> Your instructions
Pictures aside, each entry has to be returned exactly as it stands.

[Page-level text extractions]

────────────────────

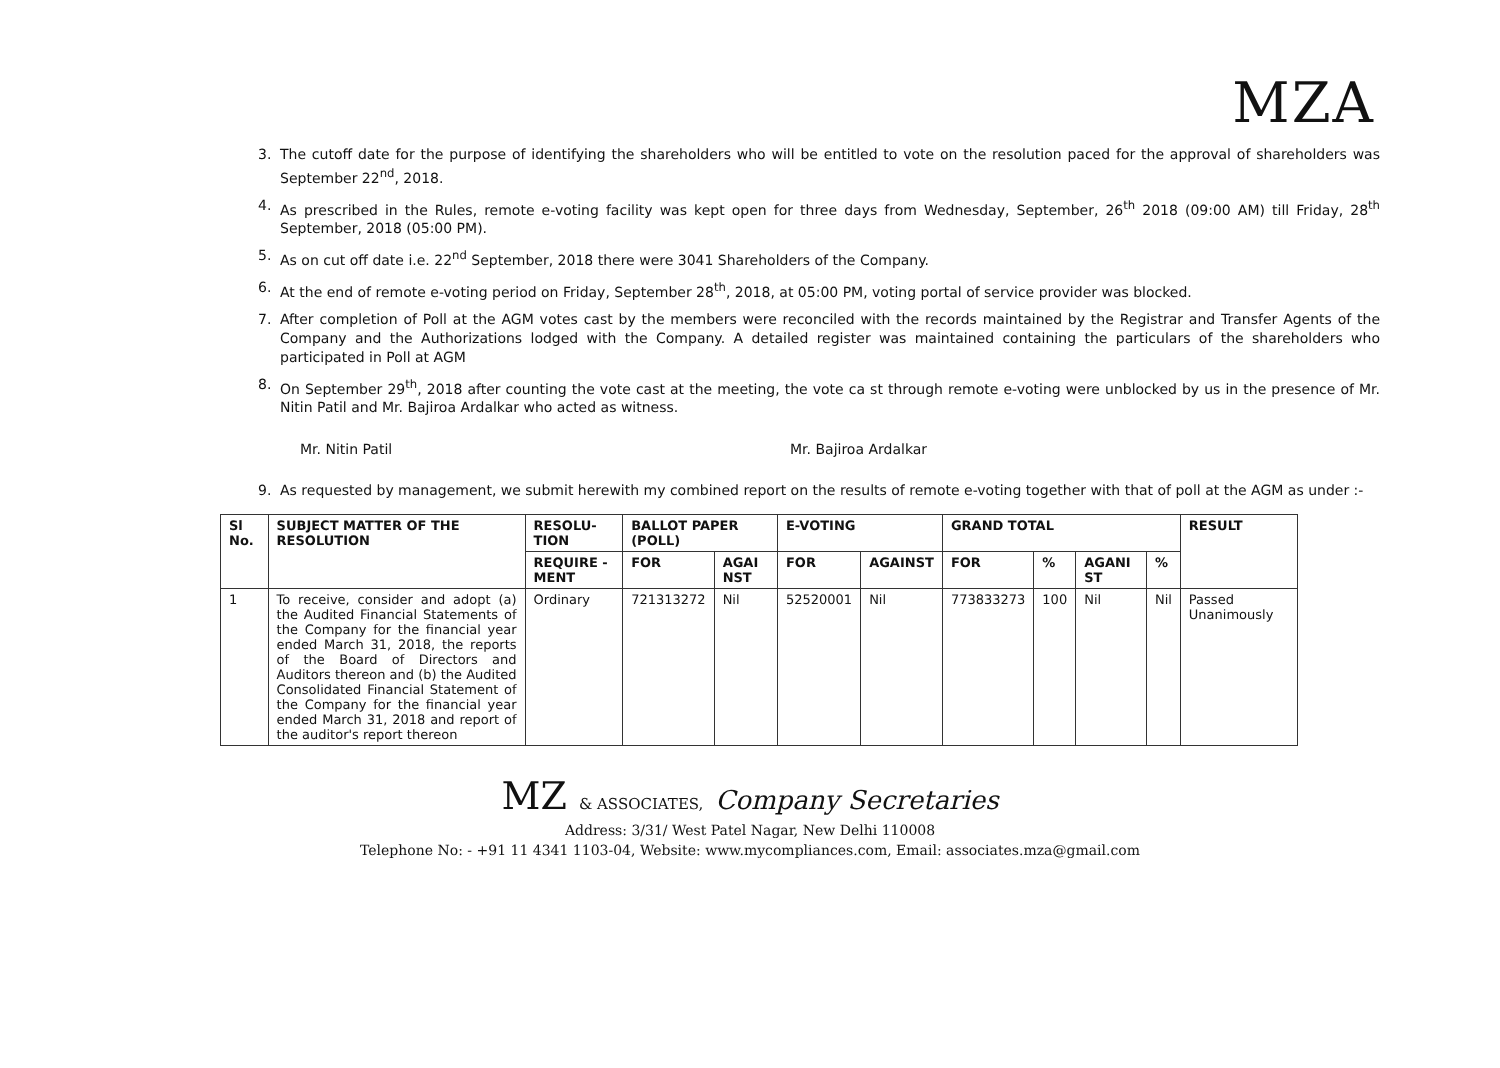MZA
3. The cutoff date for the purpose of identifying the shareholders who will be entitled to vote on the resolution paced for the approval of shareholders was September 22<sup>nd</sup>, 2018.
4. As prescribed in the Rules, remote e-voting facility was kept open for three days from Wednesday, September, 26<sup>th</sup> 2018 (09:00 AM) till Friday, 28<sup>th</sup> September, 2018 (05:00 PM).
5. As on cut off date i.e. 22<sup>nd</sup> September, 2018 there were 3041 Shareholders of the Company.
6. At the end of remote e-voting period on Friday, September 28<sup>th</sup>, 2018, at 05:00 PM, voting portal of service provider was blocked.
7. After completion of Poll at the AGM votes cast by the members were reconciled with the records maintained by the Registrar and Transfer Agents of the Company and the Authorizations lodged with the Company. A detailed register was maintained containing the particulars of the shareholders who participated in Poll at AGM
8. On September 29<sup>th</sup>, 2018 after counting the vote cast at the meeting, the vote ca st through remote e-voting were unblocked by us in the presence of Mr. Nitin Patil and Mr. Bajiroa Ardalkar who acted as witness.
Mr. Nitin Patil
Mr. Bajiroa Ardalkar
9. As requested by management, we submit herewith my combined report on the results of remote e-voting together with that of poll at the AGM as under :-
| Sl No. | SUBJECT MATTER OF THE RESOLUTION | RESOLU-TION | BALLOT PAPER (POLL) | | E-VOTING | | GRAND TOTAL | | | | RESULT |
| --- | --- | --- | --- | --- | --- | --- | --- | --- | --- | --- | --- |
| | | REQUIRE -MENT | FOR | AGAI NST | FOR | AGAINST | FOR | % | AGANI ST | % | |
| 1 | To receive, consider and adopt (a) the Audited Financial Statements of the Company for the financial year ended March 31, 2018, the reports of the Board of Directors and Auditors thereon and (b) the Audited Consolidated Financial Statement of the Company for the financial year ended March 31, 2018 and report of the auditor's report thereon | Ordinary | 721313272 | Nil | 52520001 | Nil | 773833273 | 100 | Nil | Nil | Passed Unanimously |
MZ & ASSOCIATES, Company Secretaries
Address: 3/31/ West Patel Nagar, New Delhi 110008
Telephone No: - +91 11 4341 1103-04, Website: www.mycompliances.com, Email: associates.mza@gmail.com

────────────────────

> Exercise answer
MZA
3. The cutoff date for the purpose of identifying the shareholders who will be entitled to vote on the resolution paced for the approval of shareholders was September 22<sup>nd</sup>, 2018.
4. As prescribed in the Rules, remote e-voting facility was kept open for three days from Wednesday, September, 26<sup>th</sup> 2018 (09:00 AM) till Friday, 28<sup>th</sup> September, 2018 (05:00 PM).
5. As on cut off date i.e. 22<sup>nd</sup> September, 2018 there were 3041 Shareholders of the Company.
6. At the end of remote e-voting period on Friday, September 28<sup>th</sup>, 2018, at 05:00 PM, voting portal of service provider was blocked.
7. After completion of Poll at the AGM votes cast by the members were reconciled with the records maintained by the Registrar and Transfer Agents of the Company and the Authorizations lodged with the Company. A detailed register was maintained containing the particulars of the shareholders who participated in Poll at AGM
8. On September 29<sup>th</sup>, 2018 after counting the vote cast at the meeting, the vote ca st through remote e-voting were unblocked by us in the presence of Mr. Nitin Patil and Mr. Bajiroa Ardalkar who acted as witness.
Mr. Nitin Patil
Mr. Bajiroa Ardalkar
9. As requested by management, we submit herewith my combined report on the results of remote e-voting together with that of poll at the AGM as under :-
| Sl No. | SUBJECT MATTER OF THE RESOLUTION | RESOLU-TION | BALLOT PAPER (POLL) | | E-VOTING | | GRAND TOTAL | | | | RESULT |
| --- | --- | --- | --- | --- | --- | --- | --- | --- | --- | --- | --- |
| | | REQUIRE -MENT | FOR | AGAI NST | FOR | AGAINST | FOR | % | AGANI ST | % | |
| 1 | To receive, consider and adopt (a) the Audited Financial Statements of the Company for the financial year ended March 31, 2018, the reports of the Board of Directors and Auditors thereon and (b) the Audited Consolidated Financial Statement of the Company for the financial year ended March 31, 2018 and report of the auditor's report thereon | Ordinary | 721313272 | Nil | 52520001 | Nil | 773833273 | 100 | Nil | Nil | Passed Unanimously |
MZ & ASSOCIATES, Company Secretaries
Address: 3/31/ West Patel Nagar, New Delhi 110008
Telephone No: - +91 11 4341 1103-04, Website: www.mycompliances.com, Email: associates.mza@gmail.com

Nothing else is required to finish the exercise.